Functional heterogeneity of the responses of histaminergic neuron subpopulations to various stress challenges

In rats, the cell bodies of the histaminergic neuronal system are clustered in five distinct cell groups (E1–E5) within the posterior hypothalamus. On the basis of tract tracing studies, these histaminergic subgroups have been regarded as one functional unit. In addition to its well‐characterized role in arousal, locomotor activity, metabolism, feeding, drinking and behaviour, as well as in coordination of autonomic functions, histamine has been implicated in regulation of the hypothalamo–pituitary–adrenocortical axis during stress.
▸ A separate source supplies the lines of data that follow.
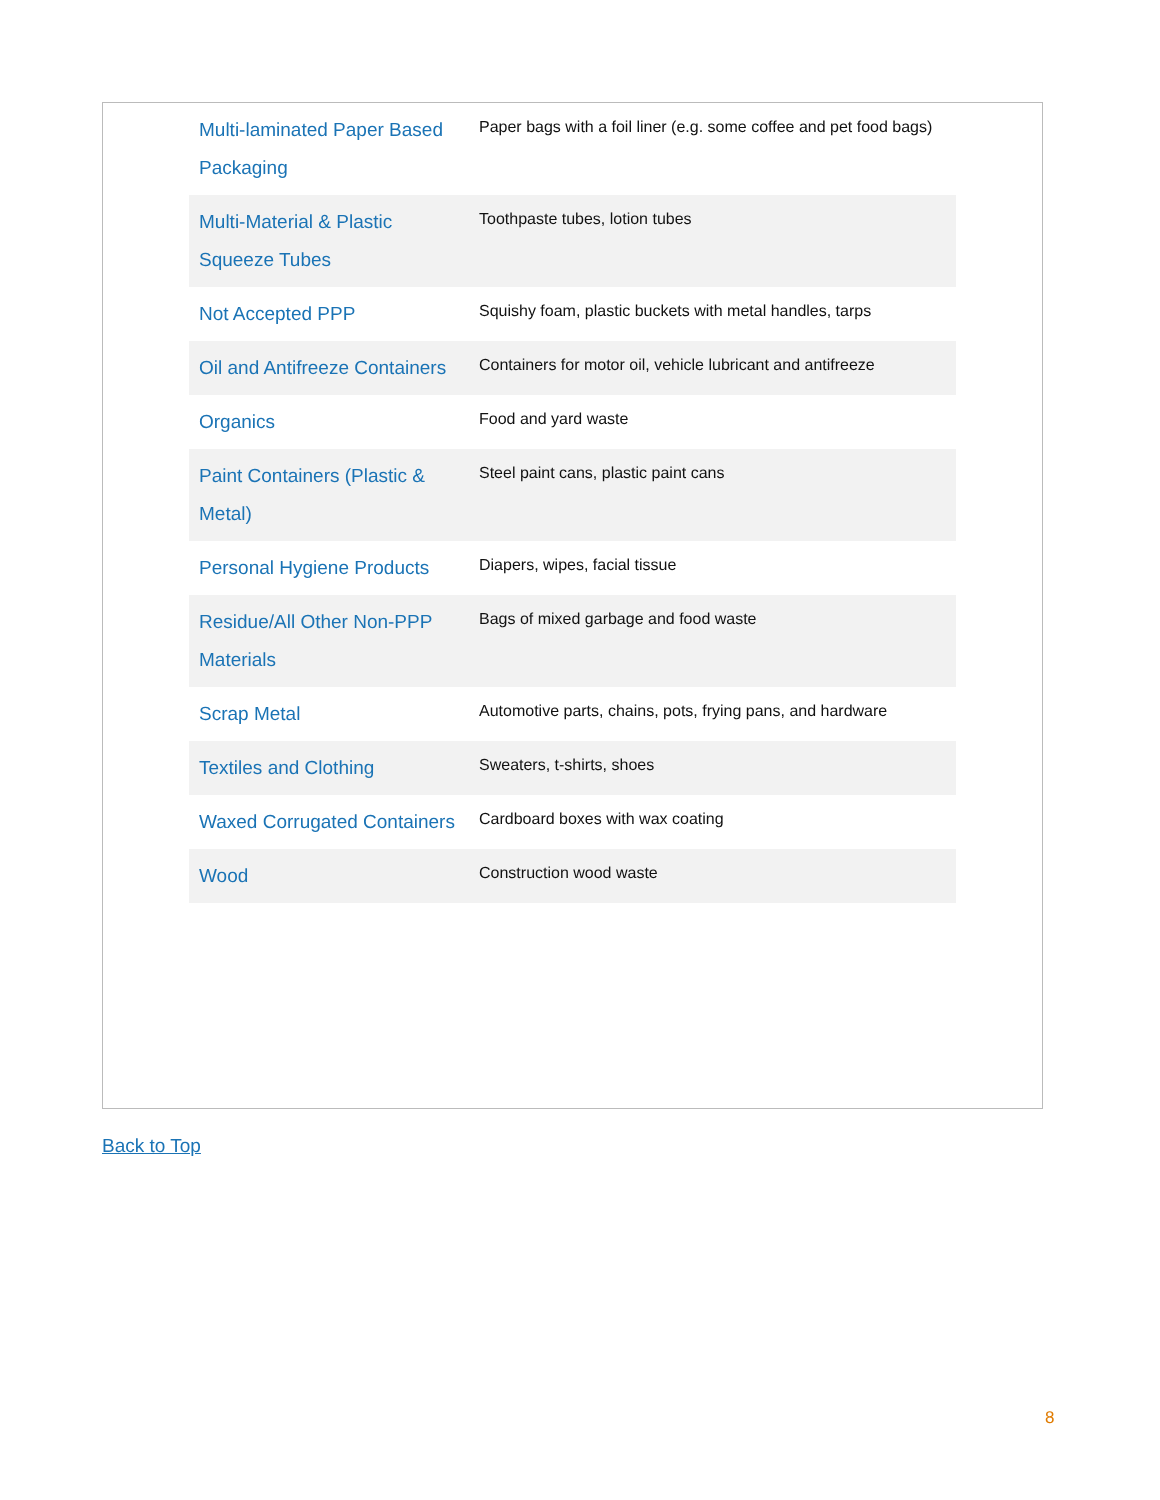| Multi-laminated Paper Based Packaging | Paper bags with a foil liner (e.g. some coffee and pet food bags) |
| Multi-Material & Plastic Squeeze Tubes | Toothpaste tubes, lotion tubes |
| Not Accepted PPP | Squishy foam, plastic buckets with metal handles, tarps |
| Oil and Antifreeze Containers | Containers for motor oil, vehicle lubricant and antifreeze |
| Organics | Food and yard waste |
| Paint Containers (Plastic & Metal) | Steel paint cans, plastic paint cans |
| Personal Hygiene Products | Diapers, wipes, facial tissue |
| Residue/All Other Non-PPP Materials | Bags of mixed garbage and food waste |
| Scrap Metal | Automotive parts, chains, pots, frying pans, and hardware |
| Textiles and Clothing | Sweaters, t-shirts, shoes |
| Waxed Corrugated Containers | Cardboard boxes with wax coating |
| Wood | Construction wood waste |
Back to Top
8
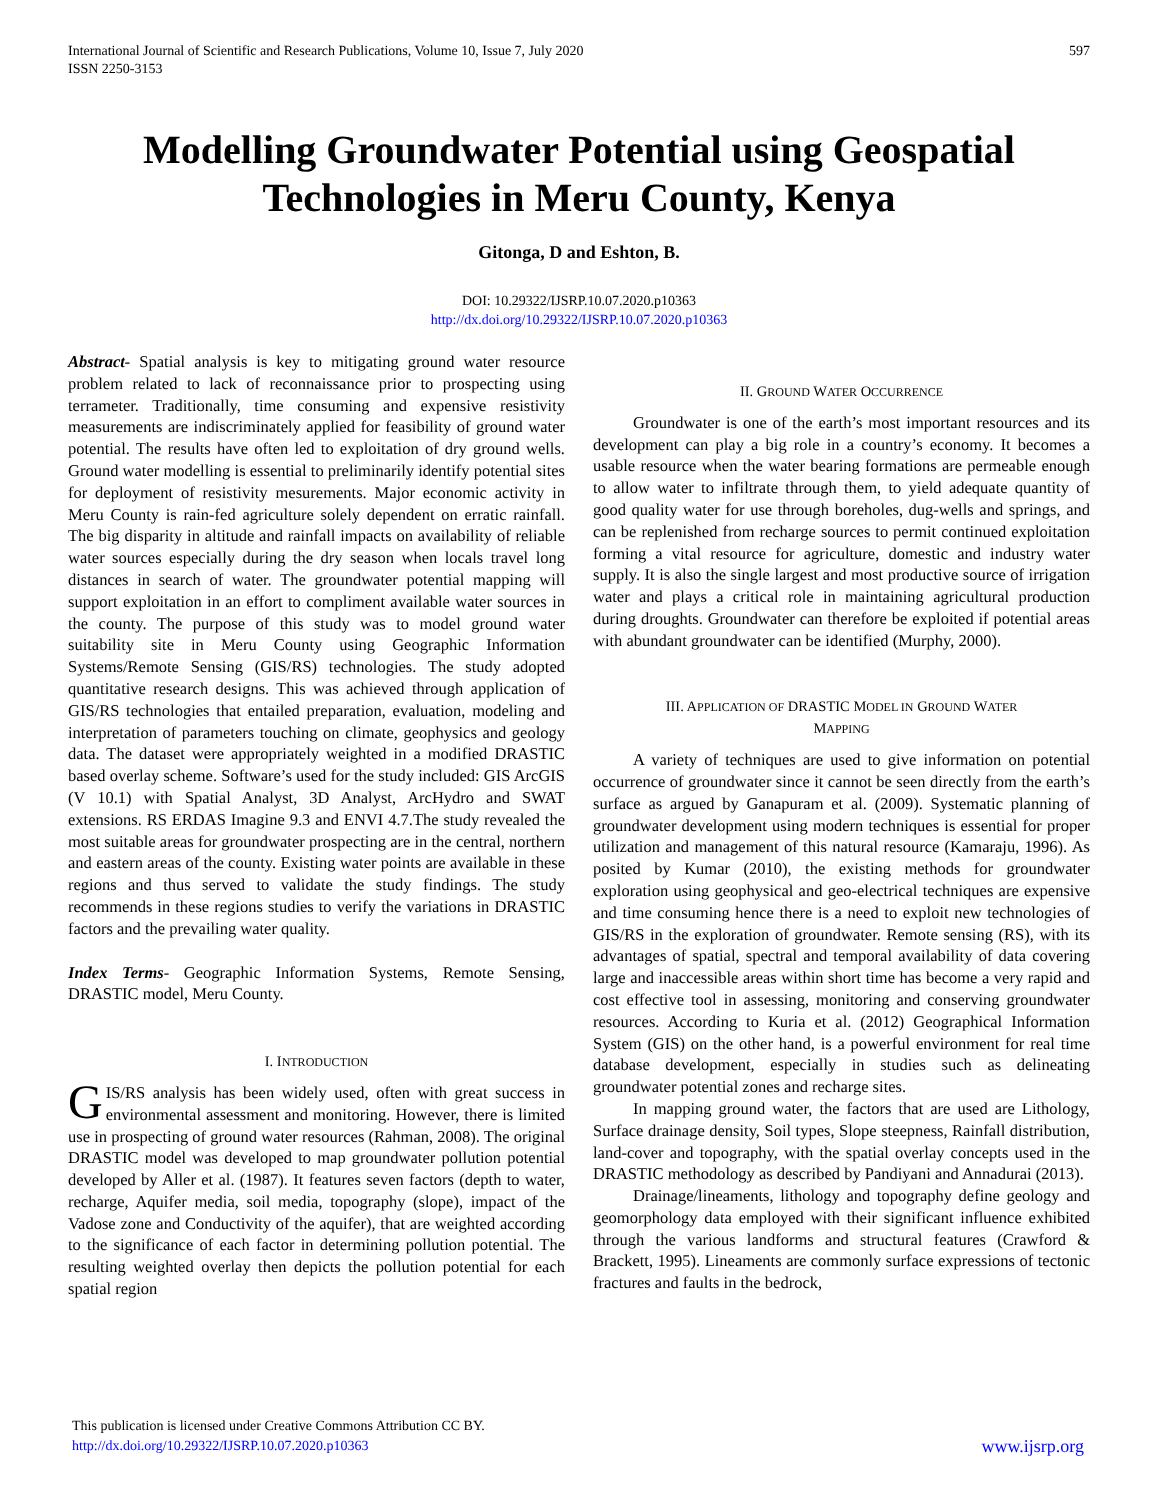International Journal of Scientific and Research Publications, Volume 10, Issue 7, July 2020
ISSN 2250-3153
597
Modelling Groundwater Potential using Geospatial Technologies in Meru County, Kenya
Gitonga, D and Eshton, B.
DOI: 10.29322/IJSRP.10.07.2020.p10363
http://dx.doi.org/10.29322/IJSRP.10.07.2020.p10363
Abstract- Spatial analysis is key to mitigating ground water resource problem related to lack of reconnaissance prior to prospecting using terrameter. Traditionally, time consuming and expensive resistivity measurements are indiscriminately applied for feasibility of ground water potential. The results have often led to exploitation of dry ground wells. Ground water modelling is essential to preliminarily identify potential sites for deployment of resistivity mesurements. Major economic activity in Meru County is rain-fed agriculture solely dependent on erratic rainfall. The big disparity in altitude and rainfall impacts on availability of reliable water sources especially during the dry season when locals travel long distances in search of water. The groundwater potential mapping will support exploitation in an effort to compliment available water sources in the county. The purpose of this study was to model ground water suitability site in Meru County using Geographic Information Systems/Remote Sensing (GIS/RS) technologies. The study adopted quantitative research designs. This was achieved through application of GIS/RS technologies that entailed preparation, evaluation, modeling and interpretation of parameters touching on climate, geophysics and geology data. The dataset were appropriately weighted in a modified DRASTIC based overlay scheme. Software’s used for the study included: GIS ArcGIS (V 10.1) with Spatial Analyst, 3D Analyst, ArcHydro and SWAT extensions. RS ERDAS Imagine 9.3 and ENVI 4.7.The study revealed the most suitable areas for groundwater prospecting are in the central, northern and eastern areas of the county. Existing water points are available in these regions and thus served to validate the study findings. The study recommends in these regions studies to verify the variations in DRASTIC factors and the prevailing water quality.
Index Terms- Geographic Information Systems, Remote Sensing, DRASTIC model, Meru County.
I. INTRODUCTION
GIS/RS analysis has been widely used, often with great success in environmental assessment and monitoring. However, there is limited use in prospecting of ground water resources (Rahman, 2008). The original DRASTIC model was developed to map groundwater pollution potential developed by Aller et al. (1987). It features seven factors (depth to water, recharge, Aquifer media, soil media, topography (slope), impact of the Vadose zone and Conductivity of the aquifer), that are weighted according to the significance of each factor in determining pollution potential. The resulting weighted overlay then depicts the pollution potential for each spatial region
II. GROUND WATER OCCURRENCE
Groundwater is one of the earth’s most important resources and its development can play a big role in a country’s economy. It becomes a usable resource when the water bearing formations are permeable enough to allow water to infiltrate through them, to yield adequate quantity of good quality water for use through boreholes, dug-wells and springs, and can be replenished from recharge sources to permit continued exploitation forming a vital resource for agriculture, domestic and industry water supply. It is also the single largest and most productive source of irrigation water and plays a critical role in maintaining agricultural production during droughts. Groundwater can therefore be exploited if potential areas with abundant groundwater can be identified (Murphy, 2000).
III. APPLICATION OF DRASTIC MODEL IN GROUND WATER
MAPPING
A variety of techniques are used to give information on potential occurrence of groundwater since it cannot be seen directly from the earth’s surface as argued by Ganapuram et al. (2009). Systematic planning of groundwater development using modern techniques is essential for proper utilization and management of this natural resource (Kamaraju, 1996). As posited by Kumar (2010), the existing methods for groundwater exploration using geophysical and geo-electrical techniques are expensive and time consuming hence there is a need to exploit new technologies of GIS/RS in the exploration of groundwater. Remote sensing (RS), with its advantages of spatial, spectral and temporal availability of data covering large and inaccessible areas within short time has become a very rapid and cost effective tool in assessing, monitoring and conserving groundwater resources. According to Kuria et al. (2012) Geographical Information System (GIS) on the other hand, is a powerful environment for real time database development, especially in studies such as delineating groundwater potential zones and recharge sites.
In mapping ground water, the factors that are used are Lithology, Surface drainage density, Soil types, Slope steepness, Rainfall distribution, land-cover and topography, with the spatial overlay concepts used in the DRASTIC methodology as described by Pandiyani and Annadurai (2013).
Drainage/lineaments, lithology and topography define geology and geomorphology data employed with their significant influence exhibited through the various landforms and structural features (Crawford & Brackett, 1995). Lineaments are commonly surface expressions of tectonic fractures and faults in the bedrock,
This publication is licensed under Creative Commons Attribution CC BY.
http://dx.doi.org/10.29322/IJSRP.10.07.2020.p10363
www.ijsrp.org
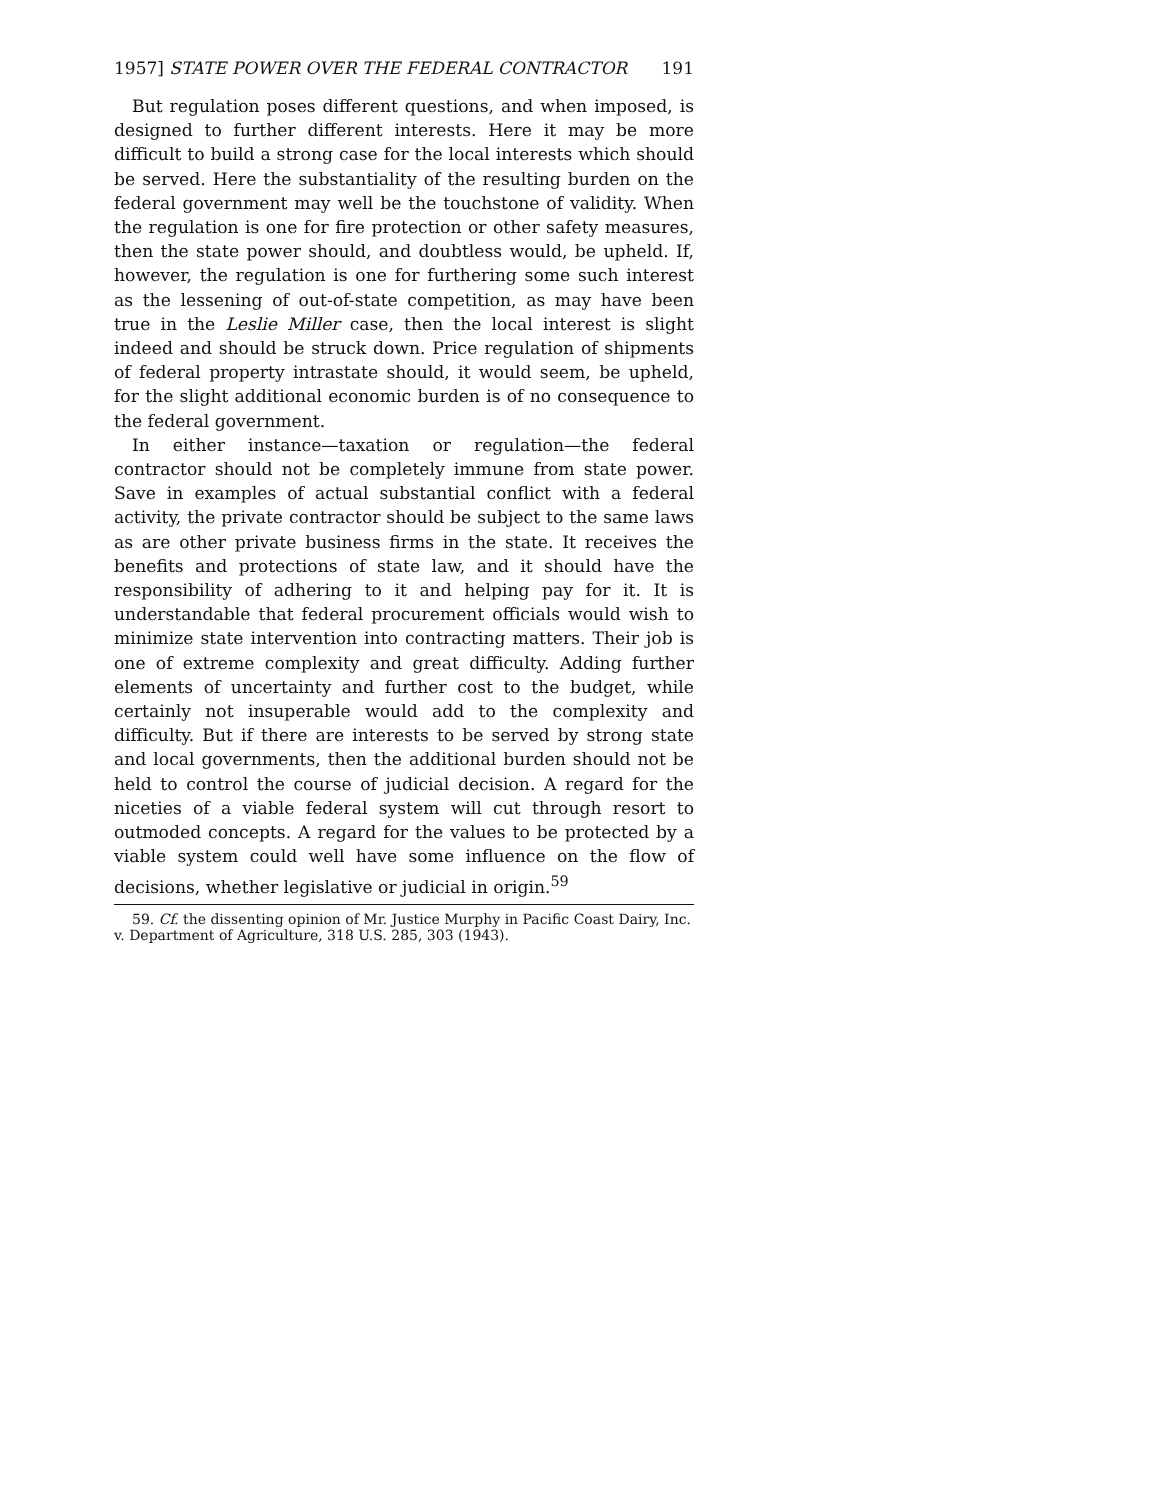1957] STATE POWER OVER THE FEDERAL CONTRACTOR 191
But regulation poses different questions, and when imposed, is designed to further different interests. Here it may be more difficult to build a strong case for the local interests which should be served. Here the substantiality of the resulting burden on the federal government may well be the touchstone of validity. When the regulation is one for fire protection or other safety measures, then the state power should, and doubtless would, be upheld. If, however, the regulation is one for furthering some such interest as the lessening of out-of-state competition, as may have been true in the Leslie Miller case, then the local interest is slight indeed and should be struck down. Price regulation of shipments of federal property intrastate should, it would seem, be upheld, for the slight additional economic burden is of no consequence to the federal government.
In either instance—taxation or regulation—the federal contractor should not be completely immune from state power. Save in examples of actual substantial conflict with a federal activity, the private contractor should be subject to the same laws as are other private business firms in the state. It receives the benefits and protections of state law, and it should have the responsibility of adhering to it and helping pay for it. It is understandable that federal procurement officials would wish to minimize state intervention into contracting matters. Their job is one of extreme complexity and great difficulty. Adding further elements of uncertainty and further cost to the budget, while certainly not insuperable would add to the complexity and difficulty. But if there are interests to be served by strong state and local governments, then the additional burden should not be held to control the course of judicial decision. A regard for the niceties of a viable federal system will cut through resort to outmoded concepts. A regard for the values to be protected by a viable system could well have some influence on the flow of decisions, whether legislative or judicial in origin.<sup>59</sup>
59. Cf. the dissenting opinion of Mr. Justice Murphy in Pacific Coast Dairy, Inc. v. Department of Agriculture, 318 U.S. 285, 303 (1943).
To address the capacity of different histaminergic subgroups to respond to various challenges, we revealed c‐Fos, the immediate early gene marker of activated neurons , in histamine synthesizing neurons by combining c‐Fos immunocytochemistry with in situ hybridization of histidine decarboxylase (HDC) mRNA. Compared to the negligible colocalization of these markers in control rats, restraint, insulin‐induced hypoglycaemia and foot shock resulted in specific activation of histamine synthesizing neurons of the E4 and E5 subgroup in the tuberomammillary region. Up to 36% of HDC mRNA‐expressing cells show c‐Fos immunoreactivity in the E5 region. In addition, some neurons of the E1, E2 and E3 histaminergic groups were activated after restraint stress. Many less c‐Fos‐positive histaminergic neurons were detected after immobilization and dehydration. Ether stress, acute hyperosmotic stimulus or injection of bacterial lipopolysaccharide did not activate hypothalamic HDC‐positive neurons. These results suggest, for the first time, the functional heterogeneity of histaminergic neuron population, the components of which are recruited in a stressor‐ and subgroup‐specific manner.